CoreLabs Research have found a flaw in the sandboxing functionality of Mac OS X, the security firm have claimed.

Mac App Store sandboxing is coming in March 2012, as Apple announced last week that all apps submitted to the Mac App Store will have to implement the system in order to gain approval.

'Sandboxing' restricts the system resources available to an app, meaning that the app can't execute certain commands that would control other software or parts of the operating system.

However, CoreLabs Research thinks that it has found a flaw in the system could allow rogue apps to excecute commands without the knowledge of the user. The vulnerabilities, it said, exist in Mac OS X Leopard, Snow Leopard and Lion.

"Several of the default pre-defined sandbox profiles don't properly limit all the available mechanisms and therefore allow exercising part of the restricted functionality. Namely, sending Apple events is possible within the no-network sandbox (kSBXProfileNoNetwork)," CoreLabs' assessment of the vulnerability reads.

"A compromised application hypothetically restricted by the use of the no-network profile may have access to network resources through the use of Apple events to invoke the execution of other applications not directly restricted by the sandbox."

Paul Ducklin of rival security firm Sophos explained CoreLabs' claims but said he was sitting on the fence as to whether or not he believed the flaw to be problematic.

"The criticism from Core Labs is that, whilst sandbox restrictions apply recursively to processes directly spawned by a sandboxed application, they don't apply to processes spawned indirectly.

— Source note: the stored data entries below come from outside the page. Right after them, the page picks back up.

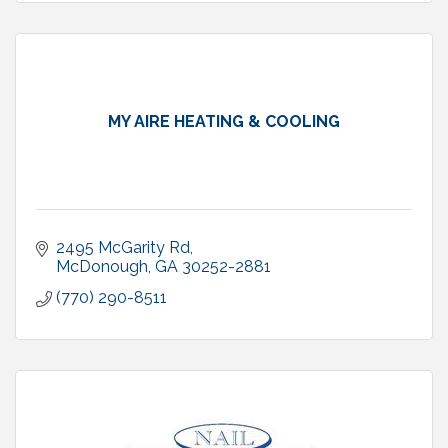
MY AIRE HEATING & COOLING
2495 McGarity Rd
McDonough
GA
30252-2881
(770) 290-8511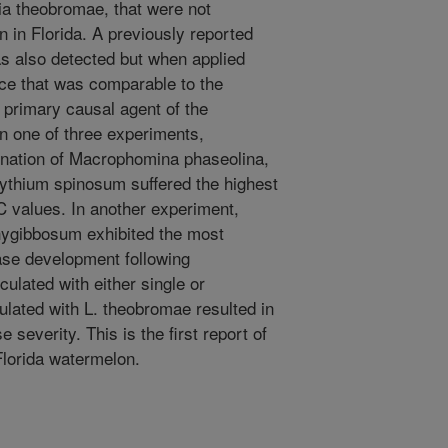
a theobromae, that were not
 in Florida. A previously reported
 also detected but when applied
nce that was comparable to the
a primary causal agent of the
n one of three experiments,
ination of Macrophomina phaseolina,
thium spinosum suffered the highest
 values. In another experiment,
chygibbosum exhibited the most
se development following
ulated with either single or
ulated with L. theobromae resulted in
 severity. This is the first report of
Florida watermelon.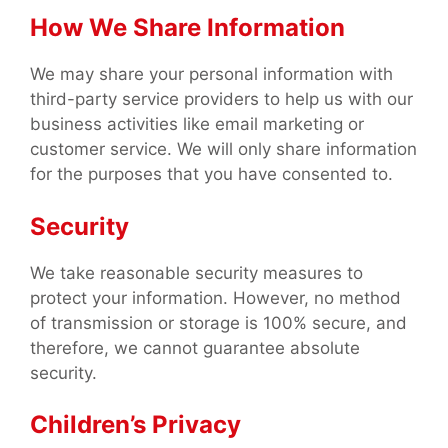
How We Share Information
We may share your personal information with
third-party service providers to help us with our
business activities like email marketing or
customer service. We will only share information
for the purposes that you have consented to.
Security
We take reasonable security measures to
protect your information. However, no method
of transmission or storage is 100% secure, and
therefore, we cannot guarantee absolute
security.
Children’s Privacy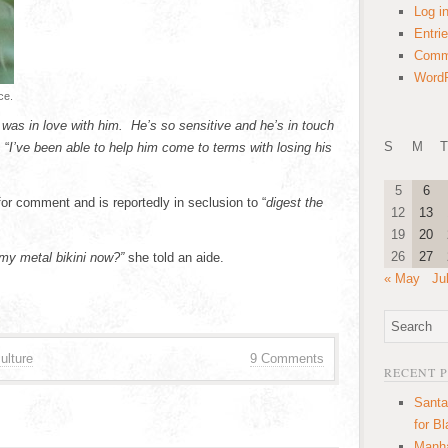
Log i
Entri
Comm
WordP
ce.
 was in love with him. He’s so sensitive and he’s in touch
S
M
T
 “
I’ve been able to help him come to terms with losing his
5
6
or comment and is reportedly in seclusion to “
digest the
12
13
19
20
26
27
 my metal bikini now?”
she told an aide.
« May
Ju
ulture
9 Comments
RECENT 
Santa
for B
Manha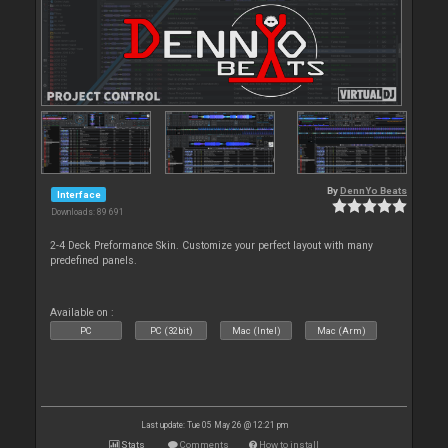
By
DennYo Beats
Interface
Downloads: 89 691
2-4 Deck Preformance Skin. Customize your perfect layout with many
predefined panels.
Available on :
PC
PC (32bit)
Mac (Intel)
Mac (Arm)
Last update: Tue 05 May 26 @ 12:21 pm
Stats
Comments
How to install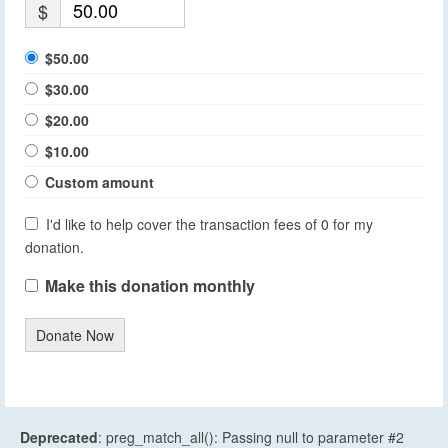
$
$50.00
$30.00
$20.00
$10.00
Custom amount
I'd like to help cover the transaction fees of 0 for my
donation.
Make this donation monthly
Donate Now
Deprecated
: preg_match_all(): Passing null to parameter #2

So, for example, you can use Apple Script to tell OS X to start some other arbitrary program (or a second copy of your own) which won't inherit your sandbox settings," Ducklin said.

However, one of the commenters on Ducklin's blog expressed doubts that CoreLabs' assessment of the issue was correct.

"The 'no network' policy simply enforces that a process and its children will not be allowed to create socket connections. It does not restrict access to AppleEvents, filesystems or anything else. The problem is not that the 'no network' policy is doing something wrong, the problem is that "no network" is not enough," wrote the visitor going by the name of 'snare'.

"All they're doing in this PoC is telling some other process, using a system IPC method, to do something on their behalf. Any application can send AppleEvents directly using the APIs without resorting to calling osascript(1). Shellcode could quite feasibly send AppleEvents directly to launchd or some other process even if the sandbox policy restricted its ability to write to the filesystem or execute osascript."

CoreLabs has reported the issue to Apple. According to CoreLabs, Apple said it "does not see any actual security implications" though Cupertino has not made any official public statement about CoreLabs finding.